SPOKANE, Wash. (Legal Newsline) - A Washington state appeals court has upheld a trial court’s rulings in a lawsuit brought by a man against Washington State University’s Veterinary Teaching Hospital and a veterinarian in euthanizing his dog.
The Washington State Court of Appeals, Division 3, in its slip opinion published March 21, affirmed all rulings of the trial court and remanded the case to the superior court for further proceedings on those claims not dismissed on summary judgment.
Slip opinions are written opinions that are originally filed by the court, but are not necessarily the court’s final written decision. Slip opinions can be changed by subsequent court orders.
In this case, the trial court granted, in part, WSU’s motion for summary judgment.
In particular, the court dismissed reckless breach of contract, lack of informed consent/negligent misrepresentation by omission, outrage, and conversion/trespass to chattels.
The trial court also dismissed any claim for emotional distress damages no matter the cause of action pled.
The appeals court granted discretionary review of the lower court’s summary judgment rulings. Chief Judge George B. Fearing authored the appeals court’s 41-page opinion.
Plaintiff Robert Repin, a single man with no children and who works as a gold prospector, sued WSU and WSU veterinarian Dr. Margaret Cohn-Urbach for their conduct in euthanizing his beloved Alaskan Malamute, Kaisa.
Repin adopted Kaisa as a puppy in 2001. In September 2012, Kaisa fell ill. She was diagnosed with cancer by numerous veterinarians, including those at WSU’s Veterinary Teaching Hospital.
It was predicted she would live only several months. An oncologist agreed with the diagnosis. WSU veterinarians recommended euthanasia.
Repin agreed, not wishing Kaisa to undergo weeks of agony. He directed WSU to euthanize Kaisa.
But Repin’s version of what came after is much different than WSU and Cohn-Urbach’s.
He alleges that Cohn-Urbach, with gross negligence, performed the euthanasia and thereby caused Kaisa pain and prolonged her death. Cohn-Urbach also purportedly failed to fully inform him of the repercussions of the method of euthanasia.
More specifically, Repin claims Cohn-Urbach only warned that Kaisa might take a deep breath and exhibit a slight leg twitch.

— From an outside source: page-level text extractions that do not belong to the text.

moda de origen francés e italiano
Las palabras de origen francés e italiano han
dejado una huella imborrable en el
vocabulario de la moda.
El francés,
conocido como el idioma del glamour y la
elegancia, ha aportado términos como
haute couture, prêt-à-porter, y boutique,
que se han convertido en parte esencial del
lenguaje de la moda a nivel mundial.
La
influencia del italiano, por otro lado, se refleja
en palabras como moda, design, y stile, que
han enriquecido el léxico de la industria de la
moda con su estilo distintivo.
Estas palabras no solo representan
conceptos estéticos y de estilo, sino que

Cohn-Urbach, on the other hand, claims she advised that Kaisa would be administered a mild sedative to relax her and thereafter dispensed Euthasol, a drug that would stop the dog’s heart and allow a peaceful death. Cohn-Urbach claims she informed Repin that, as Kaisa passes, she may have deep gasps, tremors and other adverse effects.
Repin also contends that no hospital staff member flushed the catheter to ensure patency, a medical term for open or unobstructed.
Cohn-Urbach and Jasmine Feist, a fourth-year veterinary student, both declare that one of them flushed 20 milliliters of saline solution through the catheter. Each avers that the saline flushed unimpeded and that she lacked any concern regarding patency.
Repin also claims Kaisa “was on her feet panicking, screaming in agony” at one point.
Feist claims otherwise, saying the dog lifted her head and upper torso and uttered one loud howl at the end of the first Euthasol injection. Cohn-Urbach also claims Kaisa did not act violently or thrash.
Repin, in his lawsuit, claims had he been informed of the risks, that a fourth-year student would inject the Euthasol and Kaisa’s possible response, among other things, he would not have consented to the procedure as performed by the teaching hospital.
As a result of the “painful” procedure, Repin contends he suffers from severe emotional distress. He claims he now lacks patience, easily angers, suffers headaches and drinks alcohol to sleep.
Fearing, in his concurring opinion, advocated for a change in the law.
While he is “bound” by earlier state Supreme Court and appeals court decisions to affirm denial to Repin of emotional distress damages, the chief judge recommended the state Supreme Court consider his court’s ruling.
“Principles underlying the law of damages for breach of contract and values basic to the law of negligent infliction of emotional distress call for an award of emotional distress damages to the owner of a companion animal when a veterinarian commits malpractice and breaches the implied covenant of competent care in the treatment of the pet,” he wrote. “Unfortunately, Washington law has strayed from these principles and values by jaundicely viewing pets as just another piece of personal property.”
Fellow Judge Robert Lawrence-Berrey, in a separate concurring opinion, disagreed. He argued that the current law, which requires dismissal, should not be judicially changed.
To subject veterinarians to a claim for a pet owner’s emotional distress damages would have “profound societal effects,” Lawrence-Berrey wrote.
“It would likely put many veterinarians out of business, it would sharply increase veterinarian bills for pet owners, and it would result in veterinarians refusing to perform emergency operations,” the judge wrote.